## INSTRUCTION
Copy out the lines from the one containing "pose: elev=201.1 azim=197.1" through the last line, shifting each coordinate of the dot's marked place in the second view by adding 46 to it and keeping every other line unchanged. Leave the pictures out of your answer.

## INFORMATION SHOWN
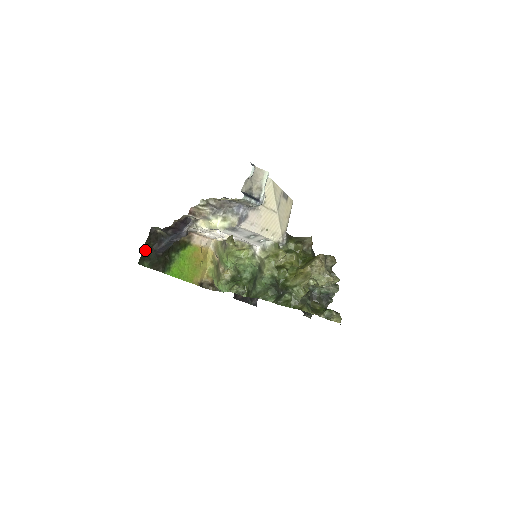
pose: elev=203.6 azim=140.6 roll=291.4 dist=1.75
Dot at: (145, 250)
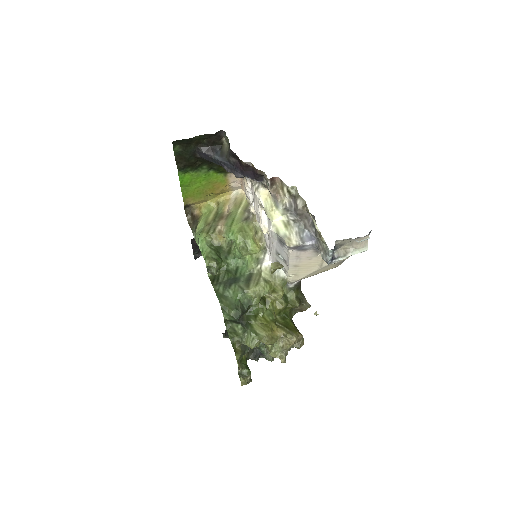
Dot at: (193, 139)
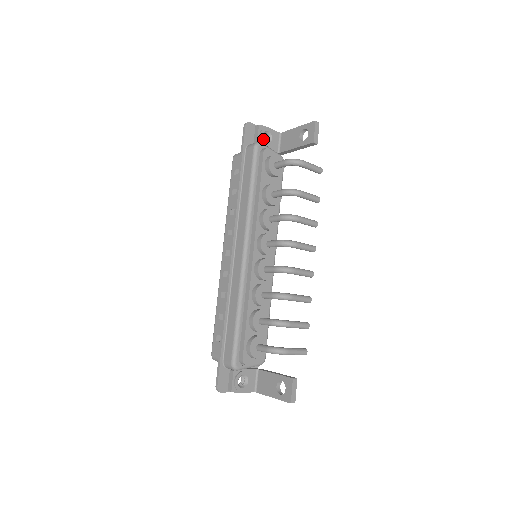
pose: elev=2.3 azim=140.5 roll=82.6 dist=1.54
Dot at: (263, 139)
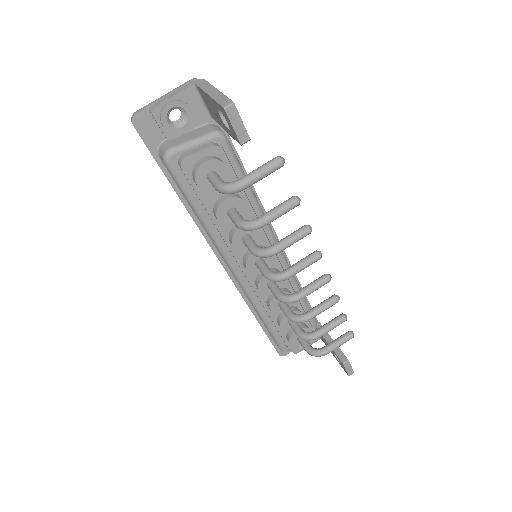
Dot at: (172, 128)
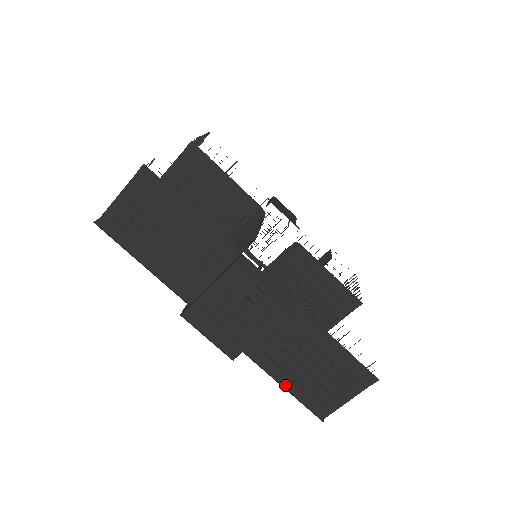
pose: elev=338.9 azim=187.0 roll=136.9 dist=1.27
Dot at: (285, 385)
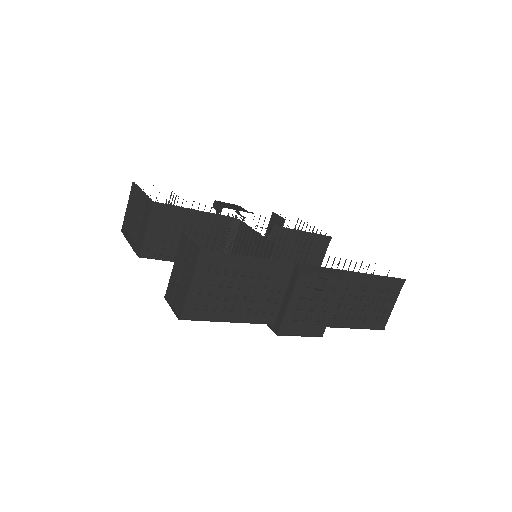
Dot at: (355, 326)
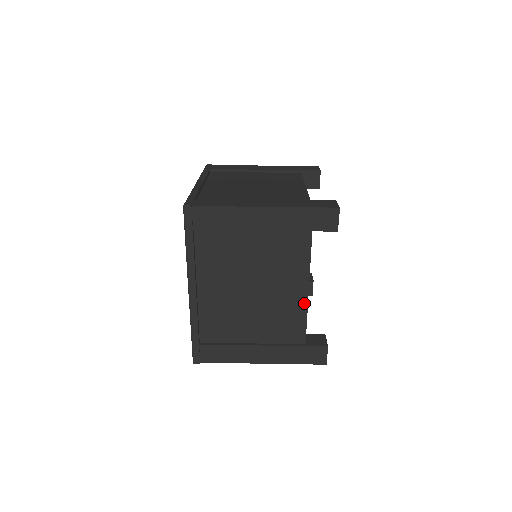
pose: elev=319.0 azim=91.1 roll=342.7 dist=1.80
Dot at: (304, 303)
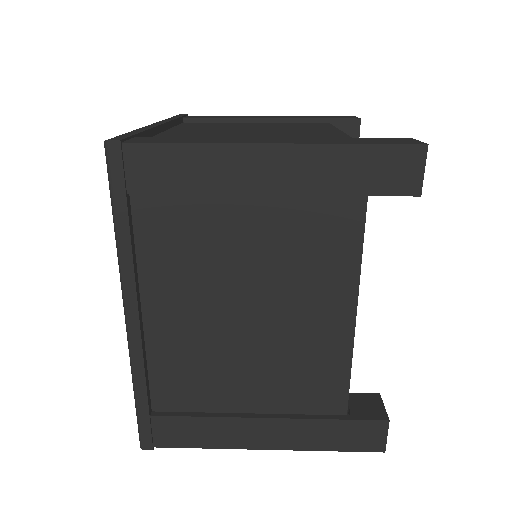
Dot at: (346, 340)
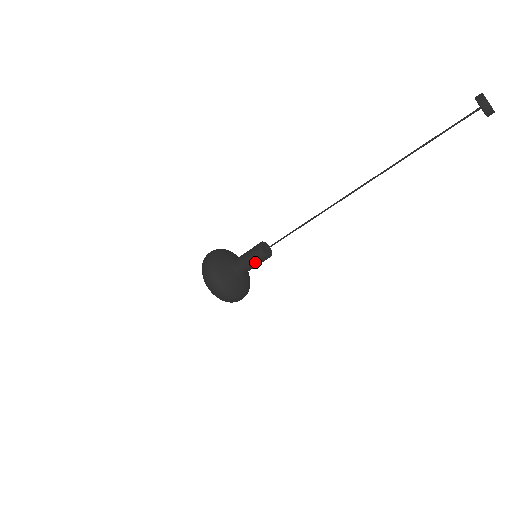
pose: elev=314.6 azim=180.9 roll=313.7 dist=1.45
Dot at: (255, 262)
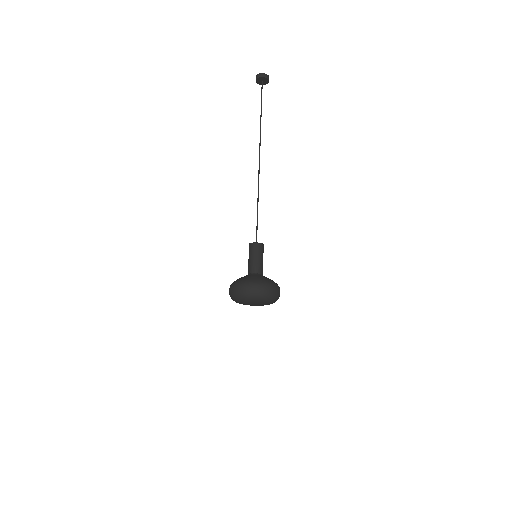
Dot at: (251, 255)
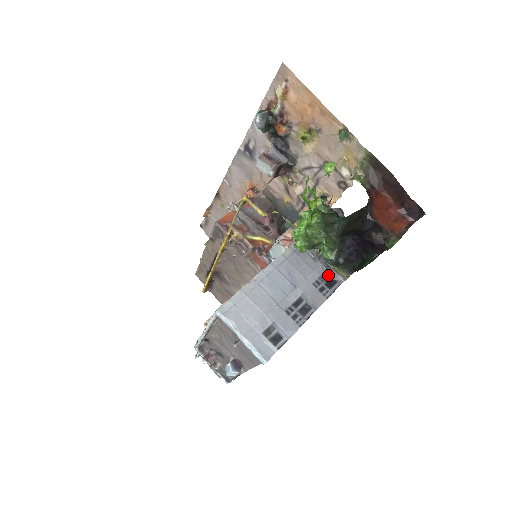
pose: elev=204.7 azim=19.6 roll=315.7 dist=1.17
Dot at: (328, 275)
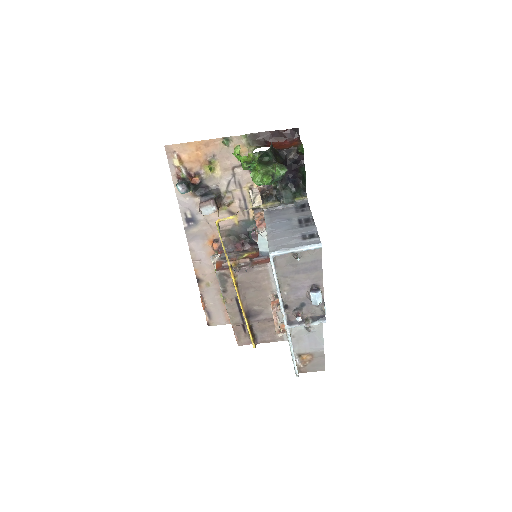
Dot at: (297, 206)
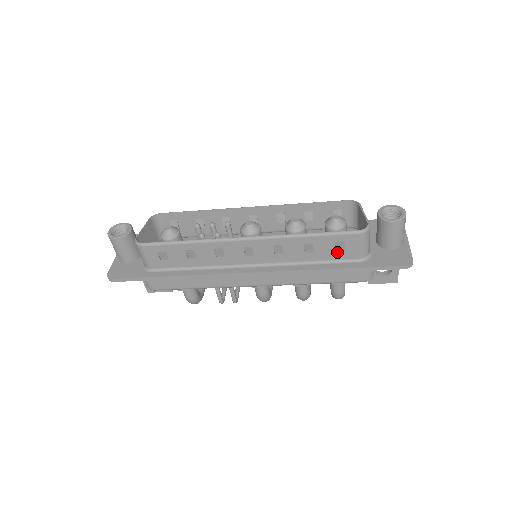
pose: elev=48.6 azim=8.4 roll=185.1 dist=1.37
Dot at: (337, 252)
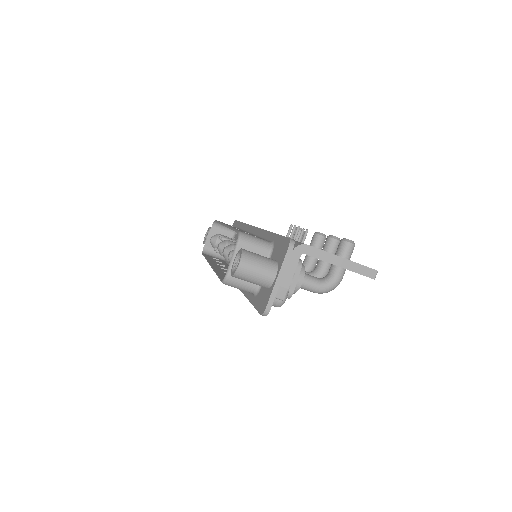
Dot at: occluded
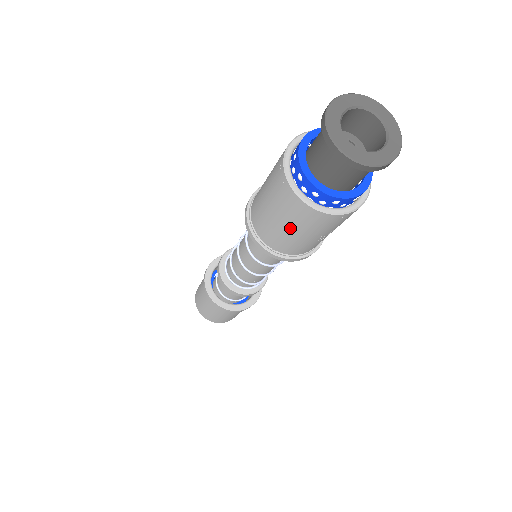
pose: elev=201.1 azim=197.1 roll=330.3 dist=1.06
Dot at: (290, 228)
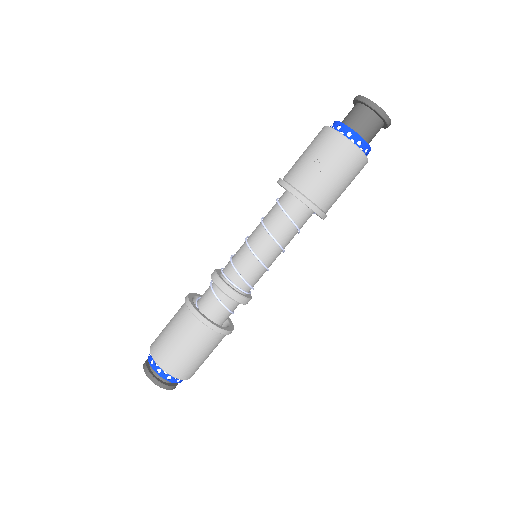
Dot at: (306, 151)
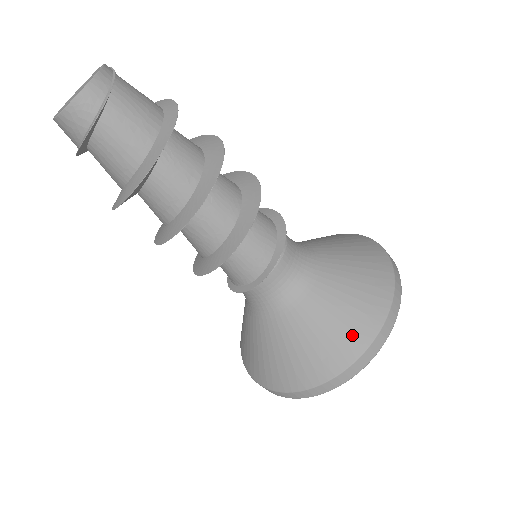
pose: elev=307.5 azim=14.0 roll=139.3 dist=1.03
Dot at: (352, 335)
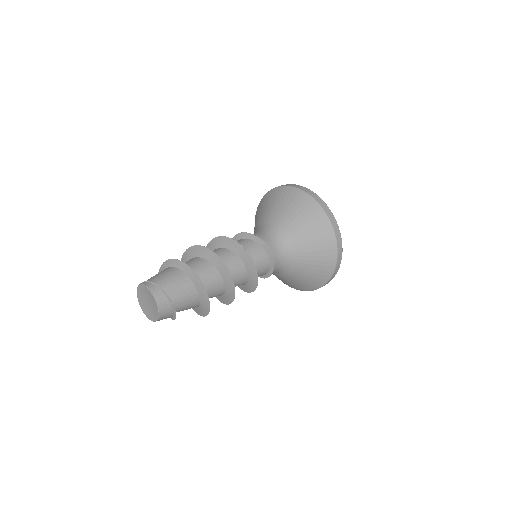
Dot at: (324, 234)
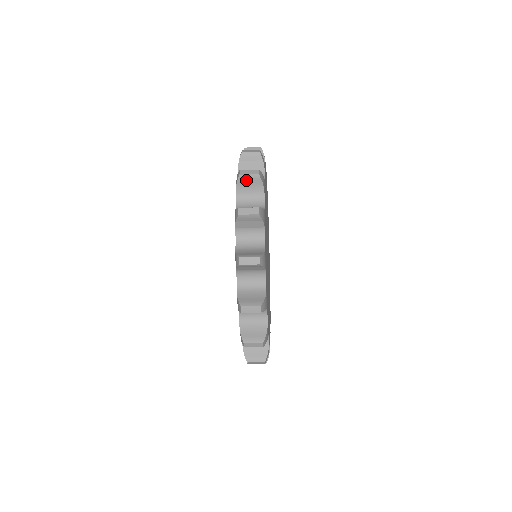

## RIGHT ANSWER
pose: elev=201.1 azim=197.1 roll=330.3 dist=1.06
Dot at: (290, 228)
Dot at: (352, 197)
pose: elev=307.5 azim=14.0 roll=139.3 dist=1.03
Dot at: (352, 335)
Dot at: (370, 280)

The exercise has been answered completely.